- [Texte fourni]:
---

Le MRP dans le Nord-Pas-de-Calais, 1944-1967, avant-propos
Editions des beffrois, Dunkerque, 1984, p.8..

« ... Nous avons vécu une grande aventure.

Nous voulions faire passer un souffle sur le marais. Nous avions la nausée de l'ère des compromis, nous voulions aller de l'avant en affirmant notre authenticité, en criant nos exigences.

En même temps, nous voulions mettre un terme à cette guerre de tranchées, à ce manichéisme imbécile qui, déjà, coupait la France en deux.
Nous n'entendions ni lever le poing, ni le bras, mais tendre la main. Nous préférions le langage de la générosité à celui de la dénonciation permanente.
Nous voulions désengluer notre pays de ses préjugés tenaces. L'ouvrier fraternisait avec le patron, le syndicaliste avec le paysan, l'ancien montrait le chemin au jeune. On ignorait alors ce que l'on appelle maintenant le plan de carrière, l'investissement électoral : nous foncions droit devant nous, tout simplement.

Nous étions plus affamés de doctrine et d'idéal que d'honneurs. Nous ne cherchions pas un homme surdoué pour nous aligner derrière lui, nous offrions notre dessein à quiconque acceptait de le vivre. Nous étions assez volontaires, nombreux, organisés pour prier les notables trop exigeants d'entrer sans préséance chez nous ou de rester à la porte.
Nous ne nous bousculions pas pour être en vitrine, le culte de la personnalité n'existait pas. Nous préférions le partage des efforts à celui des honneurs. Nos moyens était à la criée. Parfois même revenant de réunions lointaines, nous passions la nuit dans des salles d'attente de gare glacées. Nous étions unis par le plus résistant des liens : une âme commune. Notre solidarité était d'abord une fraternité.

Oui, nous avons vécu une merveilleuse aventure et en avons gardé la nostalgie. Qui ne souhaiterait la revivre un jour ! »




La charrue et l'étoile
Editions Coprur, Strasbourg, 2000, p. 201-205.

Une réflexion d'André Diligent, sous forme de dialogue avec sa nièce, à partir de la définition de la démocratie proposée par Marc Sangnier :

« c'est l'organisation politique et sociale qui tend à développer au maximum la conscience et la responsabilité de chacun, en lui permettant dans le mesure de ses capacités et de ses forces, de prendre une part effective à la direction des affaires communes »

« La formule de Marc est tout sauf une utopie. Ce n'est pas non plus un programme dans lequel on se sent enfermé. Un exemple d'actualité.

Selon les années, on réclame plus ou moins d'Etat : après la Libération, les nationalisations ont été nécessaires pour redresser le pays. Les dénationalisations l'ont été aussi, à une autre époque, pour relancer l'initiative et la compétition, pour donner un coup de fouet à notre économie. Ce n'est pas une question de programme, c'est une question de stratégie, tout en croyant toujours aux mêmes valeurs.

Rappelle-toi une fois de plus la phrase de Lacordaire : "Entre le faible et le fort, entre le riche et le pauvre, c'est la liberté qui opprime et la loi qui affranchit". Le tout est une question d'adaptation aux problèmes qui se posent dans un contexte donné.

---

- [Relevés]:

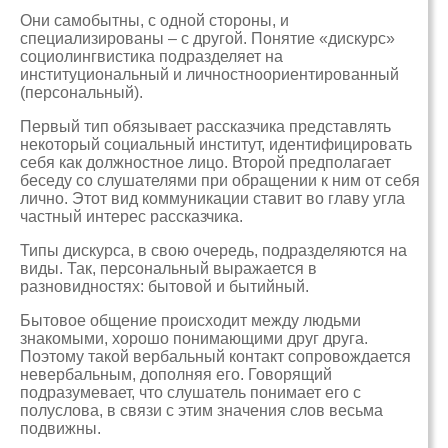
Они самобытны, с одной стороны, и
специализированы – с другой. Понятие «дискурс»
социолингвистика подразделяет на
институциональный и личностноориентированный
(персональный).
Первый тип обязывает рассказчика представлять
некоторый социальный институт, идентифицировать
себя как должностное лицо. Второй предполагает
беседу со слушателями при обращении к ним от себя
лично. Этот вид коммуникации ставит во главу угла
частный интерес рассказчика.
Типы дискурса, в свою очередь, подразделяются на
виды. Так, персональный выражается в
разновидностях: бытовой и бытийный.
Бытовое общение происходит между людьми
знакомыми, хорошо понимающими друг друга.
Поэтому такой вербальный контакт сопровождается
невербальным, дополняя его. Говорящий
подразумевает, что слушатель понимает его с
полуслова, в связи с этим значения слов весьма
подвижны.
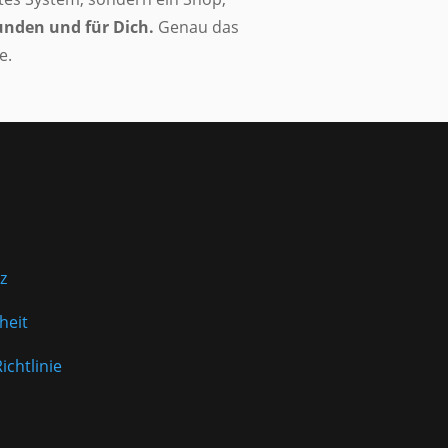
unden und für Dich.
Genau das
e.
z
heit
ichtlinie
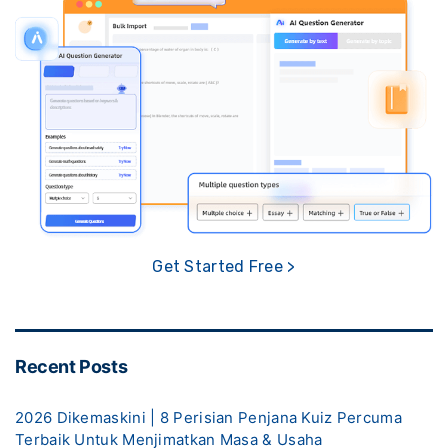
Get Started Free >
Recent Posts
2026 Dikemaskini | 8 Perisian Penjana Kuiz Percuma
Terbaik Untuk Menjimatkan Masa & Usaha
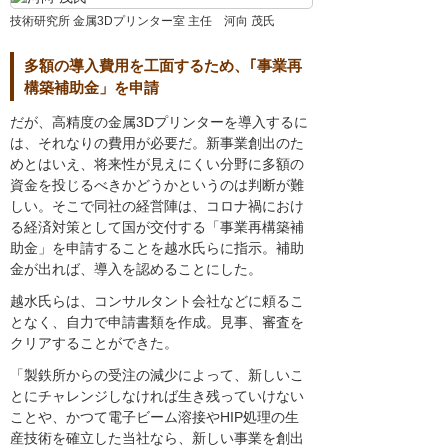
技術研究所 金属3Dプリンター室 主任 河向 茂氏
多額の導入費用を工面するため、｢事業再
構築補助金」を申請
だが、高精度の金属3Dプリンターを導入するに
は、それなりの費用が必要だ。新事業創出のた
めとはいえ、将来性が見えにくい分野に多額の
資金を投じるべきかどうかというのは判断が難
しい。そこで同社の経営陣は、コロナ禍におけ
る経済対策として国が交付する「事業再構築補
助金」を申請することを越水氏らに指示。補助
金が出れば、導入を認めることにした。
越水氏らは、コンサルタント会社などに頼るこ
となく、自力で申請書類を作成。見事、審査を
クリアすることができた。
「製鉄所からの受注の減少によって、新しいこ
とにチャレンジしなければ生き残っていけない
ことや、かつて電子ビーム溶接やHIP処理の生
産技術を確立した当社なら、新しい事業を創出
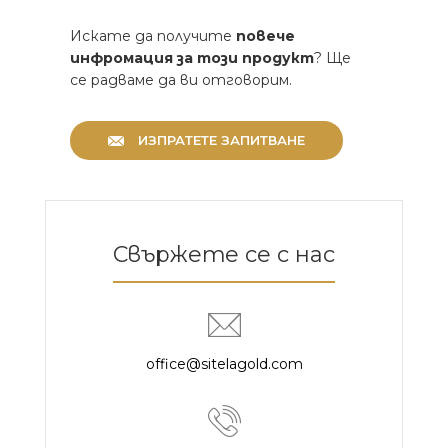
Искате да получите
повече
инфромация за този продукт
? Ще
се радваме да ви отговорим.
ИЗПРАТЕТЕ ЗАПИТВАНЕ
Свържете се с нас
office@sitelagold.com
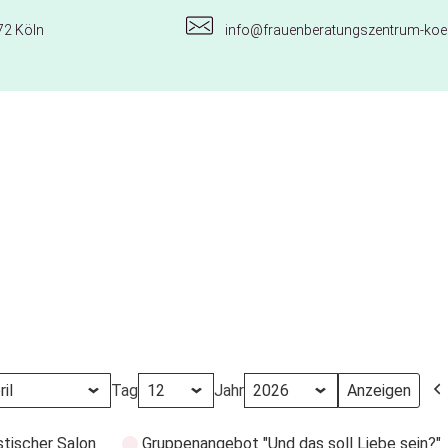
72 Köln
info@frauenberatungszentrum-koel
Tag
Jahr
stischer Salon
Gruppenangebot "Und das soll Liebe sein?"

---

- [Liste des consignes]:
1. Répondez à ces questions sur le texte sur le MRP :
(a) Où les membres passaient-ils parfois la nuit en revenant de réunions lointaines ?
(b) Quelle ville et quelle année sont indiquées pour l'édition de « La charrue et l'étoile » ?
(c) Selon le dialogue, pourquoi les nationalisations ont-elles été nécessaires après la Libération ?
2. Reprenez le texte sur le MRP là où il s'arrête et poursuivez-le.
Le relevé est un document à part, sans lien avec le texte sur le MRP.

- [Réponses dans l'ordre]:
1.
(a) Dans des salles d'attente de gare glacées.
(b) Strasbourg, 2000.
(c) Pour redresser le pays.

2.
C'est cette volonté d'adaptation qui nous a fait traiter, tantôt par la gauche, tantôt par la droite de renégats. C'est aussi une des raisons pour lesquelles les démocrates chrétiens sont généralement attirés par le centrisme.
Nous nous sommes toujours sentis proches d'Albert Camus, quand il disait : "On ne décide pas de la vérité d'une pensée selon qu'elle est à droite ou à gauche, et encore moins selon ce que la droite ou la gauche décide d'en faire".
Car tout n'est pas à rejeter à droite comme à gauche, mais la bipolarisation systématique entraîne un climat de règlements de comptes permanent, attisé par les ambitions humaines.

Tu me dis : comment passer de la théorie à la pratique. Je te réponds par trois exemples où la formule de Marc nous a guidés sans ambiguïté et pratiquement :


    - Nous voulions mettre fin à l'antagonisme entre l'Eglise et la République. Cela paraît facile à présent ! Souviens-toi : il existait une barrière presque infranchissable.
La religion n'est plus aujourd'hui une ligne de démarcation en politique, heureusement. Demain, ce nouvel état d'esprit peut encore faire avancer la véritable laïcité.


    - Nous voulions une Europe unie. Réfléchis : crois-tu vraiment que sans notre volonté de paix et de coopération internationale, déjà proclamée avant la guerre, nous aurions pu, après la Libération, imaginer une réconciliation entre la France et l'Allemagne, malgré nos souffrances, malgré les horreurs et la barbarie du nazisme ? D'après toi, quel est le miracle qui a pu réunir des hommes comme Robert Schuman, Konrad Adenauer et Alcide de Gasperi, si ce n'est un idéal commun, notre idéal ?
Et, bien entendu - tu me traiteras de ringard - n'est-ce pas la preuve que l'amour de l'autre est finalement la condition d'une révolution durable ?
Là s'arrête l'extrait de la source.